§ **WHAT TO WORK ON**: The following data is to be repeated exactly, its pictures excluded.

§ **Page images and extracted text**:
+++

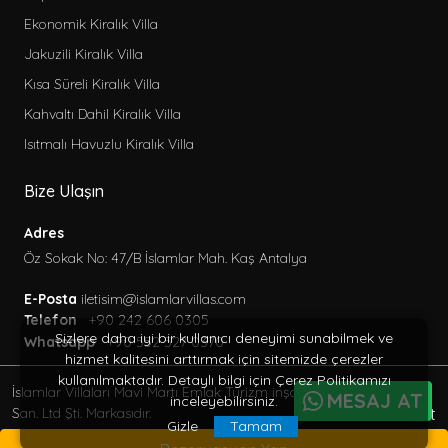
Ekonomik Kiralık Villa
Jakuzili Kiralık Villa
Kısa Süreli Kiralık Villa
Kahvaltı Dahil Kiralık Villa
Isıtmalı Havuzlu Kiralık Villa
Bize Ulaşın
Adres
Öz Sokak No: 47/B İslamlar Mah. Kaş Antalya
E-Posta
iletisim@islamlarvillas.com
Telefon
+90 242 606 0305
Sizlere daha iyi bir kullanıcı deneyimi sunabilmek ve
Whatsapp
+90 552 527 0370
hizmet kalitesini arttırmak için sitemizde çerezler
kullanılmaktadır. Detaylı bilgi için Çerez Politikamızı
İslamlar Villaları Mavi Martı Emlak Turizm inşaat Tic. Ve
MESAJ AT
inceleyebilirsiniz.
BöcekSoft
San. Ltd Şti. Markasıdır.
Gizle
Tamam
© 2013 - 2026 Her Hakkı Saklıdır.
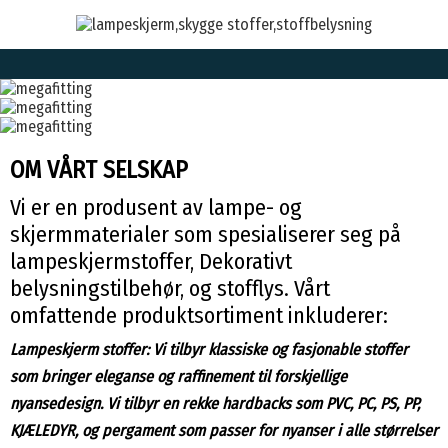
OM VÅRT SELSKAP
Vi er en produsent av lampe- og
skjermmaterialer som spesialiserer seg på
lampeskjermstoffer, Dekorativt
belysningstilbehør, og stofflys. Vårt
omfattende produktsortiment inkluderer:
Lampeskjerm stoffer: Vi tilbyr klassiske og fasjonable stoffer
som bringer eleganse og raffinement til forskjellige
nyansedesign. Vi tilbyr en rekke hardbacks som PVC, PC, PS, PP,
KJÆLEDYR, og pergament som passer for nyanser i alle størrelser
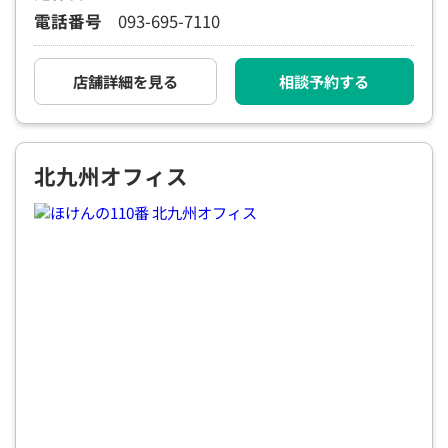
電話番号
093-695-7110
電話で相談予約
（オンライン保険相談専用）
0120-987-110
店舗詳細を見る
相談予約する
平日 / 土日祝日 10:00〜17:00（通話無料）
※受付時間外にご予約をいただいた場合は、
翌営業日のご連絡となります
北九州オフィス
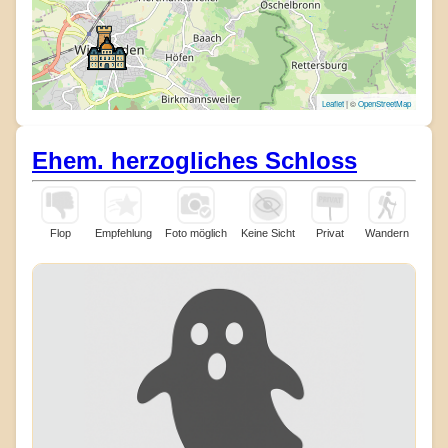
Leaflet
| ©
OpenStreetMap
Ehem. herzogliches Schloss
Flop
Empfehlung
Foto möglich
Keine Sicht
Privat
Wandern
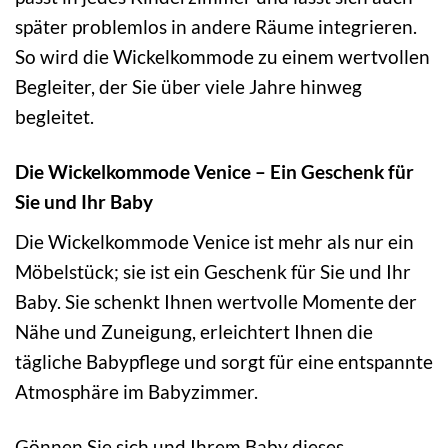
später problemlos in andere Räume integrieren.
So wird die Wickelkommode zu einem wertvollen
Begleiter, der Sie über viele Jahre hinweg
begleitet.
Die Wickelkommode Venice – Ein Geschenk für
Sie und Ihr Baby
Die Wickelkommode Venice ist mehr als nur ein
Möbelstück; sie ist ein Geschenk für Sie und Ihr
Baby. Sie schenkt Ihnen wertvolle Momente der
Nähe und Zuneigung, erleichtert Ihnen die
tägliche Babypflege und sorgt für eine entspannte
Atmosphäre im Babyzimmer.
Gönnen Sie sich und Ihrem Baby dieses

+++

§ **RESULT OF THIS TASK**:
Ekonomik Kiralık Villa
Jakuzili Kiralık Villa
Kısa Süreli Kiralık Villa
Kahvaltı Dahil Kiralık Villa
Isıtmalı Havuzlu Kiralık Villa
Bize Ulaşın
Adres
Öz Sokak No: 47/B İslamlar Mah. Kaş Antalya
E-Posta
iletisim@islamlarvillas.com
Telefon
+90 242 606 0305
Sizlere daha iyi bir kullanıcı deneyimi sunabilmek ve
Whatsapp
+90 552 527 0370
hizmet kalitesini arttırmak için sitemizde çerezler
kullanılmaktadır. Detaylı bilgi için Çerez Politikamızı
İslamlar Villaları Mavi Martı Emlak Turizm inşaat Tic. Ve
MESAJ AT
inceleyebilirsiniz.
BöcekSoft
San. Ltd Şti. Markasıdır.
Gizle
Tamam
© 2013 - 2026 Her Hakkı Saklıdır.
OM VÅRT SELSKAP
Vi er en produsent av lampe- og
skjermmaterialer som spesialiserer seg på
lampeskjermstoffer, Dekorativt
belysningstilbehør, og stofflys. Vårt
omfattende produktsortiment inkluderer:
Lampeskjerm stoffer: Vi tilbyr klassiske og fasjonable stoffer
som bringer eleganse og raffinement til forskjellige
nyansedesign. Vi tilbyr en rekke hardbacks som PVC, PC, PS, PP,
KJÆLEDYR, og pergament som passer for nyanser i alle størrelser
電話番号
093-695-7110
電話で相談予約
（オンライン保険相談専用）
0120-987-110
店舗詳細を見る
相談予約する
平日 / 土日祝日 10:00〜17:00（通話無料）
※受付時間外にご予約をいただいた場合は、
翌営業日のご連絡となります
北九州オフィス
Leaflet
| ©
OpenStreetMap
Ehem. herzogliches Schloss
Flop
Empfehlung
Foto möglich
Keine Sicht
Privat
Wandern
später problemlos in andere Räume integrieren.
So wird die Wickelkommode zu einem wertvollen
Begleiter, der Sie über viele Jahre hinweg
begleitet.
Die Wickelkommode Venice – Ein Geschenk für
Sie und Ihr Baby
Die Wickelkommode Venice ist mehr als nur ein
Möbelstück; sie ist ein Geschenk für Sie und Ihr
Baby. Sie schenkt Ihnen wertvolle Momente der
Nähe und Zuneigung, erleichtert Ihnen die
tägliche Babypflege und sorgt für eine entspannte
Atmosphäre im Babyzimmer.
Gönnen Sie sich und Ihrem Baby dieses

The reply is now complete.